The San Francisco Bay Area is one of the wealthiest regions in the
United States, with the highest per capita income in the country among large
metropolitan areas (bea.gov). It also boasts a hunger rate among residents that is almost ten
percent higher than that of the nation as a whole (one in four residents in San Francisco experience hunger annually
compared to one in six nationally). The Bay Area exemplifies a wealth disparity far
too prevalent in our nation. Students who come to the
city will see that the very rich and the very poor often live only a few blocks
apart. Food insecurity is rampant in the area despite San Francisco’s proximity
to the Central Valley, the hub of California agriculture, only 200 miles east. For
decades, the West Oakland community has been a food desert, an urban area where
it is difficult to purchase fresh nutritious food, thus forcing residents with
limited access to transportation to purchase food at the numerous liquor stores
and convenience stores in their area, which offer much less healthy
options. (peoplesgrocery.org).
Food security is defined by the Food and Agriculture
Organization as the availability, access, utilization, and stability of food.
It exists when all people, at all times, have physical, social, and economic
access to sufficient safe and nutritious food which meets their dietary needs
and food preferences (foa.org). Limited
access to nutritious food is one of the significant ways that inequality plays
out in the Bay Area. There are many barriers to food security in the city,
including unemployment, physical or mental disability, poverty, racial
inequality, and the recent price surges in the housing market. Many of those
who benefit from food assistance in the Bay Area are working families
struggling to make ends meet. Almost half are children, who are less likely to
succeed academically and more likely to drop out before completing high
school. A growing number are seniors
experiencing mobility and health issues, struggling to live on a fixed income.

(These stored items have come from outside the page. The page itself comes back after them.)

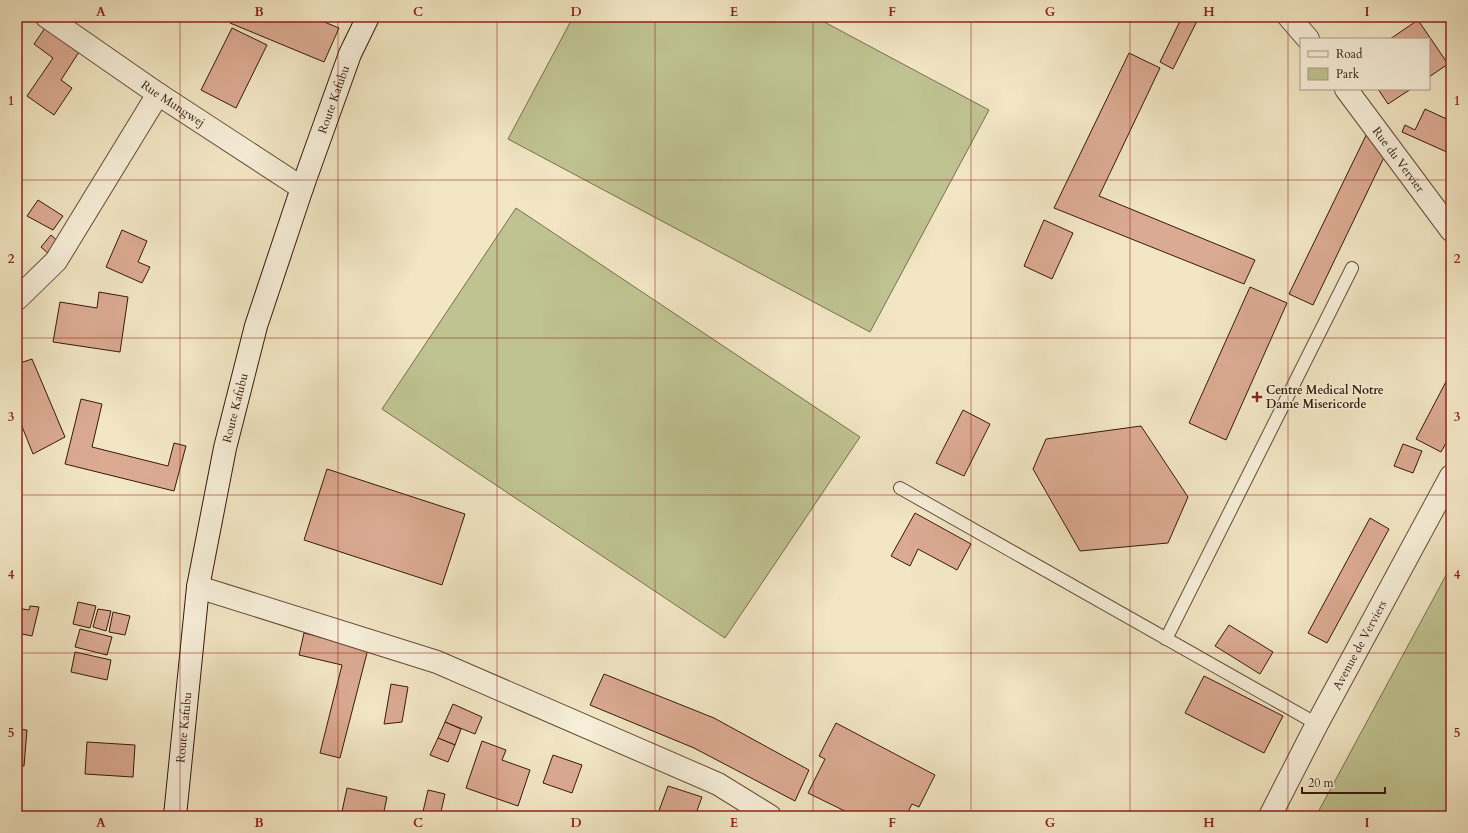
<svg xmlns="http://www.w3.org/2000/svg" width="1468" height="833" viewBox="0 0 1468 833" font-family="Cardo,serif">
<rect width="100%" height="100%" fill="#f2e6c4"/>
<filter id="stains"><feTurbulence type="fractalNoise" baseFrequency=".005" numOctaves="4"/><feColorMatrix values="0 0 0 0 .2 0 0 0 0 .09 0 0 0 0 .02 0 0 0 .5 -.17"/></filter>
<radialGradient id="worn" r=".72"><stop offset=".6" stop-color="#630" stop-opacity="0"/><stop offset="1" stop-color="#630" stop-opacity=".3"/></radialGradient>
<g fill="#bfc391" stroke="#7a6e4e">
<path d="M 573,17 L 815,17 L 989,110 L 870,332 L 508,139 Z"/>
<path d="M 516,208 L 860,437 L 725,638 L 382,409 Z"/>
<path d="M 1451,566 L 1451,816 L 1316,816 Z"/>
</g>
<g fill="#dbaa92" stroke="#36190c">
<path d="M 233,17 L 312,17 L 339,28 L 324,62 L 230,23 Z"/>
<path d="M 1182,17 L 1199,17 L 1173,69 L 1160,62 Z"/>
<path d="M 1418,20 L 1448,64 L 1429,77 L 1429,39 L 1390,39 Z"/>
<path d="M 45,28 L 79,52 L 61,80 L 72,88 L 54,115 L 27,96 L 53,58 L 34,44 Z"/>
<path d="M 232,28 L 267,45 L 236,108 L 201,90 Z"/>
<path d="M 1129,53 L 1160,68 L 1099,196 L 1255,260 L 1244,284 L 1054,208 Z"/>
<path d="M 1378,89 L 1411,89 L 1388,104 Z"/>
<path d="M 1425,109 L 1451,121 L 1451,151 L 1449,153 L 1402,132 L 1405,125 L 1415,130 Z"/>
<path d="M 1371,125 L 1387,151 L 1313,305 L 1289,294 Z"/>
<path d="M 38,200 L 63,216 L 53,230 L 27,216 Z"/>
<path d="M 1044,220 L 1073,233 L 1052,279 L 1024,266 Z"/>
<path d="M 122,230 L 147,241 L 138,262 L 150,267 L 142,283 L 106,267 Z"/>
<path d="M 51,235 L 61,244 L 51,256 L 41,247 Z"/>
<path d="M 1250,287 L 1287,303 L 1226,440 L 1189,423 Z"/>
<path d="M 99,292 L 128,297 L 120,352 L 53,342 L 60,302 L 97,308 Z"/>
<path d="M 32,359 L 65,437 L 33,454 L 17,414 L 17,364 Z"/>
<path d="M 1451,372 L 1451,434 L 1441,452 L 1416,439 Z"/>
<path d="M 81,399 L 102,404 L 92,447 L 168,466 L 174,443 L 186,446 L 174,491 L 65,464 Z"/>
<path d="M 963,410 L 990,424 L 964,476 L 936,463 Z"/>
<path d="M 1141,426 L 1188,497 L 1168,543 L 1080,551 L 1033,469 L 1046,439 Z"/>
<path d="M 1403,444 L 1422,451 L 1413,473 L 1394,466 Z"/>
<path d="M 327,469 L 465,514 L 442,585 L 304,540 Z"/>
<path d="M 915,513 L 971,544 L 957,570 L 918,549 L 910,566 L 891,556 Z"/>
<path d="M 1370,518 L 1389,529 L 1327,643 L 1308,633 Z"/>
<path d="M 78,602 L 96,606 L 90,628 L 73,624 Z"/>
<path d="M 30,606 L 39,607 L 32,636 L 17,633 L 17,608 L 29,610 Z"/>
<path d="M 98,609 L 111,611 L 106,631 L 93,627 Z"/>
<path d="M 113,612 L 130,616 L 125,635 L 109,632 Z"/>
<path d="M 1229,625 L 1273,652 L 1260,674 L 1215,646 Z"/>
<path d="M 80,629 L 112,637 L 107,655 L 75,647 Z"/>
<path d="M 304,633 L 368,649 L 340,758 L 320,753 L 342,665 L 299,655 Z"/>
<path d="M 75,652 L 111,660 L 107,680 L 71,672 Z"/>
<path d="M 604,674 L 714,718 L 809,770 L 795,801 L 694,748 L 590,705 Z"/>
<path d="M 1204,676 L 1283,716 L 1264,753 L 1185,713 Z"/>
<path d="M 391,684 L 408,687 L 402,722 L 384,724 Z"/>
<path d="M 453,704 L 482,717 L 475,734 L 445,722 Z"/>
<path d="M 445,722 L 461,729 L 455,745 L 438,738 Z"/>
<path d="M 836,723 L 935,775 L 919,807 L 912,804 L 906,816 L 855,816 L 808,793 L 825,759 L 819,756 Z"/>
<path d="M 17,729 L 27,730 L 24,766 L 17,765 Z"/>
<path d="M 438,738 L 455,745 L 448,762 L 430,755 Z"/>
<path d="M 482,741 L 506,750 L 502,760 L 530,770 L 518,806 L 466,788 Z"/>
<path d="M 87,742 L 135,745 L 133,777 L 85,774 Z"/>
<path d="M 553,755 L 582,765 L 572,793 L 543,783 Z"/>
<path d="M 668,786 L 702,797 L 695,816 L 657,816 Z"/>
<path d="M 347,788 L 387,797 L 383,816 L 341,816 Z"/>
<path d="M 428,790 L 445,794 L 440,816 L 422,816 Z"/>
</g>
<g fill="none" stroke-linecap="round" stroke-linejoin="round">
<defs>
<g id="lane">
<path d="M 900,488 L 1317,724"/>
<path d="M 1166,639 L 1352,268"/>
</g>
<g id="street">
<path id="s1" d="M 47,17 L 158,94 L 302,188"/>
<path d="M 1289,17 L 1308,39"/>
<path id="s2" d="M 1346,89 L 1451,230"/>
<path d="M 17,299 L 56,261 L 158,94"/>
<path d="M 198,587 L 437,662 L 718,784 L 770,816"/>
<path id="s3" d="M 1270,816 L 1317,724 L 1451,476"/>
</g>
<g id="secondary">
<path id="s4" d="M 175,816 L 198,587 L 225,448 L 256,326 L 302,188 L 350,54 L 368,17"/>
</g>
</defs>
<use href="#lane" stroke="#654c3a" stroke-width="14"/>
<use href="#street" stroke="#654c3a" stroke-width="24"/>
<use href="#secondary" stroke="#36190c" stroke-width="24"/>
<use href="#lane" stroke="#f7efd9" stroke-width="12"/>
<use href="#street" stroke="#f7efd9" stroke-width="22"/>
<use href="#secondary" stroke="#f7efd9" stroke-width="22"/>
</g>
<path fill="none" stroke="#8f2418" stroke-width="1" stroke-opacity="0.55" d="M 180,17 L 180,816M 338,17 L 338,816M 497,17 L 497,816M 655,17 L 655,816M 813,17 L 813,816M 971,17 L 971,816M 1130,17 L 1130,816M 1288,17 L 1288,816M 17,180 L 1451,180M 17,338 L 1451,338M 17,495 L 1451,495M 17,653 L 1451,653"/>
<path fill="#8f2418" stroke="#f7efd9" stroke-width="1.5" d="M1255 391h4v4h4v4h-4v4h-4v-4h-4v-4h4z"/>
<g text-anchor="middle" dominant-baseline="central" stroke-width="3" stroke-linejoin="round" paint-order="stroke">
<g font-size="12" fill="#36190c" stroke="#f7efd9">
<text stroke="none"><textPath href="#s4" startOffset="737">Route Kafubu</textPath></text>
<text stroke="none"><textPath href="#s1" startOffset="153">Rue Mungwej</textPath></text>
<text stroke="none"><textPath href="#s2" startOffset="88">Rue du Vervier</textPath></text>
<text stroke="none"><textPath href="#s4" startOffset="413">Route Kafubu</textPath></text>
<text stroke="none"><textPath href="#s3" startOffset="193">Avenue de Verviers</textPath></text>
<text stroke="none"><textPath href="#s4" startOffset="89">Route Kafubu</textPath></text>
</g>
<g font-size="12" font-weight="bold" fill="#36190c" stroke="#f7efd9" text-anchor="start">
<text x="1266" y="390">Centre Medical Notre<tspan x="1266" dy="14">Dame Misericorde</tspan></text>
</g>
</g>
<rect width="1468" height="833" fill="none" stroke="#f2e6c4" stroke-width="44"/>
<rect x="1300" y="38" width="130" height="52" fill="#f7efd9" stroke="#aa9987"/>
<rect x="1308" y="51" width="20" height="6" fill="#f7efd9" stroke="#aa9987"/>
<text x="1336" y="58" font-size="12" fill="#36190c">Road</text>
<rect x="1308" y="68" width="20" height="12" fill="#bfc391" stroke="#aa9987"/>
<text x="1336" y="78" font-size="12" fill="#36190c">Park</text>
<path d="M1302 787v6h83v-6" fill="none" stroke="#36190c" stroke-width="2"/>
<text x="1308" y="787" font-size="12" fill="#36190c" stroke="#f7efd9" stroke-width="3" paint-order="stroke">20 m</text>
<rect x="22" y="22" width="1424" height="789" fill="none" stroke="#8f2418" stroke-width="1.5"/>
<g font-size="13" text-anchor="middle" font-weight="bold" fill="#8f2418">
<text x="101" y="16">A</text>
<text x="259" y="16">B</text>
<text x="418" y="16">C</text>
<text x="576" y="16">D</text>
<text x="734" y="16">E</text>
<text x="892" y="16">F</text>
<text x="1050" y="16">G</text>
<text x="1209" y="16">H</text>
<text x="1367" y="16">I</text>
<text x="11" y="105">1</text>
<text x="1457" y="105">1</text>
<text x="11" y="263">2</text>
<text x="1457" y="263">2</text>
<text x="11" y="421">3</text>
<text x="1457" y="421">3</text>
<text x="11" y="579">4</text>
<text x="1457" y="579">4</text>
<text x="11" y="737">5</text>
<text x="1457" y="737">5</text>
<text x="101" y="827">A</text>
<text x="259" y="827">B</text>
<text x="418" y="827">C</text>
<text x="576" y="827">D</text>
<text x="734" y="827">E</text>
<text x="892" y="827">F</text>
<text x="1050" y="827">G</text>
<text x="1209" y="827">H</text>
<text x="1367" y="827">I</text>
</g>
<rect width="100%" height="100%" filter="url(#stains)"/>
<rect width="100%" height="100%" fill="url(#worn)"/>
</svg>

Those suffering from hunger are truly the poor and oppressed, the sick and the
lonely; God’s chosen people.
The Center for Student Missions is committed to following God’s
mandate to do good works through our faith (James 2:14-17) by working to end chronic
hunger in the Bay Area. We have the opportunity in this region to affect change
in real and tangible ways. Student groups serving the city may partner with the
SF Marin Food Bank or Alameda County Food Bank, which rely on thousands of
hours of volunteer support to bring a combined 46 million pounds of food, 60%
of which is fresh produce, to the residents of San Francisco, Marin, and
Alameda counties every year. The food banks also provide home delivered
groceries and support brown bag pantries specifically for seniors. Many of our
partner ministry sites are supported by food from the food banks, including the
homebound hot meal program and the kitchen and grocery center at Project Open
Hand, the St. Vincent de Paul Society free meal dining room, the dining room
and rehabilitation center at City Team International, and the senior meals
program at the Salvation Army. Along with working to serve and uplift “the least
of these” (Matt. 25:40), students serving at these sites will have the
opportunity to learn more about the causes and consequences of hunger in the
Bay Area, get to know staff and volunteers working to bring God’s Kingdom to
earth, and to meet and learn from those fixed in a daily struggle against
hunger. Chronic hunger is often an issue that goes unseen. Yet in this country,
we allowed 133 billion pounds of food to go to waste in 2010 (npr.org). With a
little intention and diligence, Christians can make a huge impact on the
physical, emotional and spiritual needs of those made in the image of God.